Advertorial

Vaksinolog: Proses Pembuatan Vaksin Berjenjang Agar Kualitas Terjaga

Kompas.com - 21/10/2020, 12:50 WIB

KOMPAS.com - Spesialis penyakit dalam dan vaksinolog dr Dirga Sakti Rambe, MSc, SpPD mengatakan bahwa vaksin dibuat secara berjenjang, berlapis, dan bertingkat.

Hal itu disampaikan dalam forum dialog “Lindungi Diri Saat Pandemi” yang digelar Komite Penanganan Covid-19 dan Pemulihan Ekonomi Nasional (KPCPEN) beberapa waktu lalu.

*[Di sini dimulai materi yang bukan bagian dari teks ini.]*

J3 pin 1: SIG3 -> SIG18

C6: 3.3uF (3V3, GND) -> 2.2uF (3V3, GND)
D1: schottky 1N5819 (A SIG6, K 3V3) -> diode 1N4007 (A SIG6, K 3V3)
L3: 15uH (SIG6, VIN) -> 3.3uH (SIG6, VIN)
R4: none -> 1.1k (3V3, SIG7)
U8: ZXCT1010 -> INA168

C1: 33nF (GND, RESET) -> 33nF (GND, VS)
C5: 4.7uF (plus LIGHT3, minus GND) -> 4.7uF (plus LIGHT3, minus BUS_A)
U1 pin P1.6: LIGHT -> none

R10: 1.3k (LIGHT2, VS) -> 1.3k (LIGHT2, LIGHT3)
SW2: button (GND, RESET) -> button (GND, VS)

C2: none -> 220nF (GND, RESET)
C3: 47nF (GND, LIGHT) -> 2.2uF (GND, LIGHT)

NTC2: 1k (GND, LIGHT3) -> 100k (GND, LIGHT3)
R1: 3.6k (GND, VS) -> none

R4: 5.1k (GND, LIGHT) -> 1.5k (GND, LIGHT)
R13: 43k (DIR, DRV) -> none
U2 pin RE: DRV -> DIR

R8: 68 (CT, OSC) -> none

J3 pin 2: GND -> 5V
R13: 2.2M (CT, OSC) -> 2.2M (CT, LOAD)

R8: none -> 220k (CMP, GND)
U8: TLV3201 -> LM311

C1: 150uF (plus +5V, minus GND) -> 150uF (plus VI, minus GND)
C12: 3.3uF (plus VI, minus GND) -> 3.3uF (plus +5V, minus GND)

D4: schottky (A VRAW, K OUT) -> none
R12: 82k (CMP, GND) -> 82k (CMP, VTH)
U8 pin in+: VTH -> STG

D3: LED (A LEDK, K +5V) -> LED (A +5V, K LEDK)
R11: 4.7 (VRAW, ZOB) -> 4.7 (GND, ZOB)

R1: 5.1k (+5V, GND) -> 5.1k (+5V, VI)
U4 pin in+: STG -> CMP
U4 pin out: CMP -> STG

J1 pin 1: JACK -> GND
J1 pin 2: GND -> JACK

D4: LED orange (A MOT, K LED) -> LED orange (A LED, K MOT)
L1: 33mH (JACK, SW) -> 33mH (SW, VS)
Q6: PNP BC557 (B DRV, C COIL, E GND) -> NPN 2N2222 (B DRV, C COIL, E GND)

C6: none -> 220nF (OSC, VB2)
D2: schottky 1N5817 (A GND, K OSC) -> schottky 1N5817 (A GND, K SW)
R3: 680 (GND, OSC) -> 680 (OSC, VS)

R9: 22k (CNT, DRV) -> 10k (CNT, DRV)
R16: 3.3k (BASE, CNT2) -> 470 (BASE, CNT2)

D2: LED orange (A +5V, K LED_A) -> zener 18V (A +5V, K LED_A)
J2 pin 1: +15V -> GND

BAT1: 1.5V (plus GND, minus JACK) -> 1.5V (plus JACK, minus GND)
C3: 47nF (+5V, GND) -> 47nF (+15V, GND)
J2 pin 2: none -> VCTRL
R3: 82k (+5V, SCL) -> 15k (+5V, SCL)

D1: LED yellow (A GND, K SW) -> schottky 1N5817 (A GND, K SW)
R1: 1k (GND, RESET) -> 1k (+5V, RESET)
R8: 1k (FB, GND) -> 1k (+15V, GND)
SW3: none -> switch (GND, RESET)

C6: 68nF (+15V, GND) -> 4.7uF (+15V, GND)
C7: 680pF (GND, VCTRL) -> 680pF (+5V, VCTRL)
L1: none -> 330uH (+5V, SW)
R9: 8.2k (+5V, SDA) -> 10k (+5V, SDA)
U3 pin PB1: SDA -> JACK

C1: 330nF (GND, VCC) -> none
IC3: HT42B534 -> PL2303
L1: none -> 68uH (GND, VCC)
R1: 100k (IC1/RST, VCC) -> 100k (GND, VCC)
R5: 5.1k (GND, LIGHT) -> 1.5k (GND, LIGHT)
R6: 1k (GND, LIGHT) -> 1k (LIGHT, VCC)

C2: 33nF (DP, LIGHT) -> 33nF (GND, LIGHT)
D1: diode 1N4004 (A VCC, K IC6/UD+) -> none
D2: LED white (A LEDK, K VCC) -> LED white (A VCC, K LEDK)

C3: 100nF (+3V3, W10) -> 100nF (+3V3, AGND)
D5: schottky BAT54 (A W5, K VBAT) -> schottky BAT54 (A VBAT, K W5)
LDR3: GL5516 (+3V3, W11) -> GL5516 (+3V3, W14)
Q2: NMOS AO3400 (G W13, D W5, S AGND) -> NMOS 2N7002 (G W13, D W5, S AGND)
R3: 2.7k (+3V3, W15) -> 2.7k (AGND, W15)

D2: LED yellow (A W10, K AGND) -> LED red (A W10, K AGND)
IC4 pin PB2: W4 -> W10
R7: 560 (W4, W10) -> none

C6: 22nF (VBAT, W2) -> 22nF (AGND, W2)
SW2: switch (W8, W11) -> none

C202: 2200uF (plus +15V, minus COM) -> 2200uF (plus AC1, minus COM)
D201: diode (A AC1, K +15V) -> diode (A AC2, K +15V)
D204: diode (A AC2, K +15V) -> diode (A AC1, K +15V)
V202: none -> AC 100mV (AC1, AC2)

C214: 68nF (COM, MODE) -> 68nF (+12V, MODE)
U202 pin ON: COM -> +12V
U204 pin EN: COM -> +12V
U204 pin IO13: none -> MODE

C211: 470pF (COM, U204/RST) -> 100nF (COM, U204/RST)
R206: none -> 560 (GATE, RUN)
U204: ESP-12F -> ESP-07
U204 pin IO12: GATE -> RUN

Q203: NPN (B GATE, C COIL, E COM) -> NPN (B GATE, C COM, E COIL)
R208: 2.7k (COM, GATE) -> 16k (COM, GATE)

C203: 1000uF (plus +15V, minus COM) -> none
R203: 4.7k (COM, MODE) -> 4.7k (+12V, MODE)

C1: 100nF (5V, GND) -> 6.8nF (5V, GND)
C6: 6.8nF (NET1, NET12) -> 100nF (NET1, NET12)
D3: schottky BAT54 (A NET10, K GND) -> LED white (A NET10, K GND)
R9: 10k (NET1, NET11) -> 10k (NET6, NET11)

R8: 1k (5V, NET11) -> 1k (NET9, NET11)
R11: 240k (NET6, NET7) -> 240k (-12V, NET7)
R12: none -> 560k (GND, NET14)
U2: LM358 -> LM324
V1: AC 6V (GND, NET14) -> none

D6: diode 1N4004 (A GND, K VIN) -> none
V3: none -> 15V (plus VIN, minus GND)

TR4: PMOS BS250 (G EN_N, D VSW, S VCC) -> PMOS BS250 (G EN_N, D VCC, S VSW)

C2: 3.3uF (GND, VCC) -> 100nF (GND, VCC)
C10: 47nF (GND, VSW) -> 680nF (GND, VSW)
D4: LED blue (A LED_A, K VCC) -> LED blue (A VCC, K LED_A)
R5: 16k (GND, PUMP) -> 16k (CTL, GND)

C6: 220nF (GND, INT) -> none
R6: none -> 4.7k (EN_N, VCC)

“Jangan dibayangkan obat-obat dicampur di mangkok (terus jadi). (Prosesnya) mulai dari menumbuhkan virus atau bakteri, memanen, formulasi, dicuci sampai jutaan kali, sampai hasil akhir jadi vaksin,” kata Dirga menurut keterangan pers yang diterima Kompas.com, Selasa (20/10/2020).

Ia menjelaskan bahwa proses pembuatan vaksin terbilang rumit dan tidak main-main agar kualitasnya terjaga. Selain itu, menurutnya proses pembuatan vaksin sangat panjang.

Prosesnya dimulai dari saat para peneliti menetapkan untuk membuat vaksin. Selanjutnya, vaksin diuji coba pada hewan percobaan untuk memastikan keamanan dan efektivitasnya.

“Kalau sudah terbukti efektif dan aman baru diuji manusia. Itu disebut uji klinis fase I, II, dan III. Nanti, sekalipun sudah ada izin edar, tetap di-monitoring pada fase keempat,” paparnya.

Panjangnya proses pembuatan ini dilakukan demi memastikan keamanan vaksin saat diberikan ke manusia.

Bahkan saat sudah mendapat izin edar, keamanan vaksin terus diawasi oleh berbagai lembaga, seperti Badan Pengawas Obat dan Makanan (BPOM), Centers for Disease Control and Prevention (CDC) Amerika Serikat, dan World Health Organization (WHO).

Dirga menjelaskan, dalam kasus luar biasa seperti pandemi Covid-19, industri kesehatan dapat mempercepat proses penemuan vaksin tetapi tidak mengabaikan prinsip kehati-hatian dan keamanan.

“Kalau bicara soal vaksin, bagaimana cara membuat vaksin, membuat vaksin amat sangat sulit karena vaksin diberikan kepada orang sehat. Vaksin itu bukan obat, vaksin diberikan untuk pencegahan,” tambahnya.

Efek samping vaksin

Pada kesempatan tersebut Dirga juga menyampaikan prinsip imunisasi, yaitu untuk merangsang kekebalan pada tubuh tanpa harus mengalami sakit terlebih dahulu.

Ia menegaskan, efek samping pemberian vaksin tetap ada. Bagaimanapun semua produk medis memiliki efek yang ditimbulkan terhadap tubuh.

“Jangankan obat, kalau makan nasi kebanyakan bisa diabetes. Minum air kebanyakan, (bisa) mengganggu fungsi ginjal. Efek samping vaksin 95 persen sifatnya ringan dan lokal. Paling sering nyeri di bekas suntikan,” katanya.

Efek samping seperti demam diakui Dirga bisa saja terjadi, tetapi jumlahnya sangat kecil. Menurutnya, demam karena vaksinasi merupakan hal yang wajar sebagai pertanda bahwa vaksin bekerja dan sistem imunitas terstimulasi.